Louise Engle, a former manager of Business Week, constructed this advertising campaign. During the mid-1940’s, an instructive and informative ad of about 6,000 words was printed in a full-size newspaper page. The content of the ad was educational and informational with dry textbook tone. There was no explicit reference to Merrill Lynch except a small calling card at the bottom of the page that offered free reprint to any reader interested. This advertising campaign became one of the groundbreaking ads in the entire industry.

“In the history of print media, no single advertisement with so much seemingly boring copy had ever been published for any product or service-not anywhere at anytime. 10” The company received over 5,000 responses in the first week. Merrill ran the same advertisement or similar versions of the same ad in newspapers across the country over many years. In total, over three million customers responded to this ad. Communication Merrill Lynch aimed to support the brokerage houses in far reaches of the branch network. It improved communications and research capabilities at the firm’s headquarter, New York.

Their news department was focused on important business and financial developments and made the news available through prompt newsletters and wire transfers to all offices across the country. In 1964, Merrill Lynch led the public offering of the Communications Satellite Corporation (COMSAT). The company, which was instituted in 1962, was “created by the Communications Satellite Act of 1962 to launch and operate a global satellite system. “11 By enabling the company to go public, Merrill Lynch became an integral player in the launching the first communication satellite into space.

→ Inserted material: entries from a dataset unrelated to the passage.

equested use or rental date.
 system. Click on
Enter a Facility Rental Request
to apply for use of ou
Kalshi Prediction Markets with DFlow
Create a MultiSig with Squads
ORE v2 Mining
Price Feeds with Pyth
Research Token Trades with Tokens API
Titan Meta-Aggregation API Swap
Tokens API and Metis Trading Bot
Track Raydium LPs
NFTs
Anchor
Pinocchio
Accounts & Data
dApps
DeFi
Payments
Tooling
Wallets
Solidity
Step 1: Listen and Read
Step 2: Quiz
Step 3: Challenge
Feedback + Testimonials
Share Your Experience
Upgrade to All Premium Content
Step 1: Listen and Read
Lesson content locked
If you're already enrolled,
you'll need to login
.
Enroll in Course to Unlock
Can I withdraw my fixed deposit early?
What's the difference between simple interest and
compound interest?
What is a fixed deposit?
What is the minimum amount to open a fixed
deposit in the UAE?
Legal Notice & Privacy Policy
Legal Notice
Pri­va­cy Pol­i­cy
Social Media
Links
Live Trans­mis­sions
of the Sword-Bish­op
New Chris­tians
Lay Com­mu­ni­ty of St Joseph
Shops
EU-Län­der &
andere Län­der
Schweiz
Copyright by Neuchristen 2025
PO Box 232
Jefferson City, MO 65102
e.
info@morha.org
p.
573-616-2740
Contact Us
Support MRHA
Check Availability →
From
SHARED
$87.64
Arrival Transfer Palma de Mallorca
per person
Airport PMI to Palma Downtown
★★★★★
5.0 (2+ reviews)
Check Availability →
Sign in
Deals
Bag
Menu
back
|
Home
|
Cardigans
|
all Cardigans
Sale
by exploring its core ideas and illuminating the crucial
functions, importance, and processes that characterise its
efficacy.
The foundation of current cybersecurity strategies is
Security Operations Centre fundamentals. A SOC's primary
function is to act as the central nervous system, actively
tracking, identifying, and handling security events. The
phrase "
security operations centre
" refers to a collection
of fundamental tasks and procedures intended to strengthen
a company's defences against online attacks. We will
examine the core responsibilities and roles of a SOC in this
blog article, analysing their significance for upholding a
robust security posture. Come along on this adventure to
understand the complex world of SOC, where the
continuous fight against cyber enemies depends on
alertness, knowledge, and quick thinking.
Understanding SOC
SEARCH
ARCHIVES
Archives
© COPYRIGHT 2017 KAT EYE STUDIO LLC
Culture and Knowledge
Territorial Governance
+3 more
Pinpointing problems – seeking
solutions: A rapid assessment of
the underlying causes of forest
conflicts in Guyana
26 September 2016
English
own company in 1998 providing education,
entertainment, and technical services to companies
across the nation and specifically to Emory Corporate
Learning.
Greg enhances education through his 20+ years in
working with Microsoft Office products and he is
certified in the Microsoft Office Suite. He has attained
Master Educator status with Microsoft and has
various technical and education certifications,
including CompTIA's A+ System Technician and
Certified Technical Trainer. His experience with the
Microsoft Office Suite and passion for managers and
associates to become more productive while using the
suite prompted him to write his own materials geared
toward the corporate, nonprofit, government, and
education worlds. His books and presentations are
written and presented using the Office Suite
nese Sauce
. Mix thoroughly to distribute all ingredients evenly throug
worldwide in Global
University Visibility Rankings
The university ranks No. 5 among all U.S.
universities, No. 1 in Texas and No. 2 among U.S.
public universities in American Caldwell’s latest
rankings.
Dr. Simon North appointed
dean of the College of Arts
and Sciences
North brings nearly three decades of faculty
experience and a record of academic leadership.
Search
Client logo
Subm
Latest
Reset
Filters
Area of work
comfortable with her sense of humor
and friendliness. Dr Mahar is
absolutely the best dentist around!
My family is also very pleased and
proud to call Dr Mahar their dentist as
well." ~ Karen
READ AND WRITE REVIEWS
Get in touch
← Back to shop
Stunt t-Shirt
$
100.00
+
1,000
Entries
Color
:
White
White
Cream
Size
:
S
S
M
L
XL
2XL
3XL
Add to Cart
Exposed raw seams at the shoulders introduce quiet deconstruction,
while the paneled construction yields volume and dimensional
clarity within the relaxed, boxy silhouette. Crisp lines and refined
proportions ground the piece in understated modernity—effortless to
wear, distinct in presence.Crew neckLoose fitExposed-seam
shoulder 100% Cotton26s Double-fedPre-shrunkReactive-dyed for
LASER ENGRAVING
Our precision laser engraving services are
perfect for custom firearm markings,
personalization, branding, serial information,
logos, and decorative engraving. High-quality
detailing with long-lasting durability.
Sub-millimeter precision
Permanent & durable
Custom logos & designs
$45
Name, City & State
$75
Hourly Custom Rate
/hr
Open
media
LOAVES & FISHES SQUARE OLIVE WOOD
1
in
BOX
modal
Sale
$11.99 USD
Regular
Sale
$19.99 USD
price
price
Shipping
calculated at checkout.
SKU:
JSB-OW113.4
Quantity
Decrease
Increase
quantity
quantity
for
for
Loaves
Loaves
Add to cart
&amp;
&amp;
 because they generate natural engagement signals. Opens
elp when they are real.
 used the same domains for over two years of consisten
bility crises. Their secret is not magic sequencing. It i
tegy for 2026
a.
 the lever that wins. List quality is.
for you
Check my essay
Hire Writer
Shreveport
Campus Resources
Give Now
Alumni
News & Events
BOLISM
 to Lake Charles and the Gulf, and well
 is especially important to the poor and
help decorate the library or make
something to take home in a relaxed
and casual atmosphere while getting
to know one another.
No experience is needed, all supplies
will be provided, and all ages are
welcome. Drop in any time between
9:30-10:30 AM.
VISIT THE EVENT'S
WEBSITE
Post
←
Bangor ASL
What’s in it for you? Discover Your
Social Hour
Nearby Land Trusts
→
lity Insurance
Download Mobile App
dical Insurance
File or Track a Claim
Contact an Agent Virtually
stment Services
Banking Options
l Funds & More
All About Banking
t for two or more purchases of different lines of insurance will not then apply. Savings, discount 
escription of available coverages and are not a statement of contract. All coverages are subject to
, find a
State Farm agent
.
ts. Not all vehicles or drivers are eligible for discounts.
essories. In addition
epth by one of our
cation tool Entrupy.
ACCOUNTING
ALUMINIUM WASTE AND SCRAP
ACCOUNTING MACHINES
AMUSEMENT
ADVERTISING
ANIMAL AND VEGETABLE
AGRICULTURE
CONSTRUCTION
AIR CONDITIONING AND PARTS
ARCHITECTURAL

This move poised the company to reach the $1 million expansion mark before the end of the 1960’s. 12 Level of Fit Merrill Lynch wanted to differentiate itself from other brokerage houses. They wanted to be known as an honest and reliable firm. The policies selected by the firm fitted with its strategy both internally and externally. ML internal policies such as in-depth training, compensation policy, and giving brokers the title of “account executive” not only served the company well, but also worked externally by reassuring the customers with their personal accounts13.

Although, to many competitors this method of compensation to brokers seemed out of ordinary and a misfit, it worked well for the company for at least a period of time. These policies brought competitive advantage to the firm through obtaining trust from the clients and the industry. ML aggressive expansion at this period also fitted well. It was coherent with the firm’s strategy to bring middle class savers in far reach cities to Wall Street14. On the internal side, Merrill Lynch kept close relationship with its offices across the US and other countries and updated them with the latest financial news.

Conclusion The innovative strategies of the top managements of Merrill Lynch in early 1940s ranked the firm among the top ten underwriters of corporate securities; a position that no other investment service provider with brokerage origin had ever accomplished. Merrill Lynch changed the public’s perception of Wall Street by promoting trust in brokerage services. Being aware of their main threat, insurance companies, in soliciting the savings of middle-class households, Merrill Lynch sought to persuade more people to invest in securities.

After a long struggle, Merrill Lynch achieved a sustainable plateau in 1950. All their hard work in reorganizing the firm and developing new principles paid off. ML earned a pretax profit of $17 million in 1946, and $4 Million of this amount went to employees. The innovative strategies mostly introduced by the founder, Charles Merrill, withstood for the whole period. When Charles dies at 1956 his firm handles the larges volume of trades on Wall Street.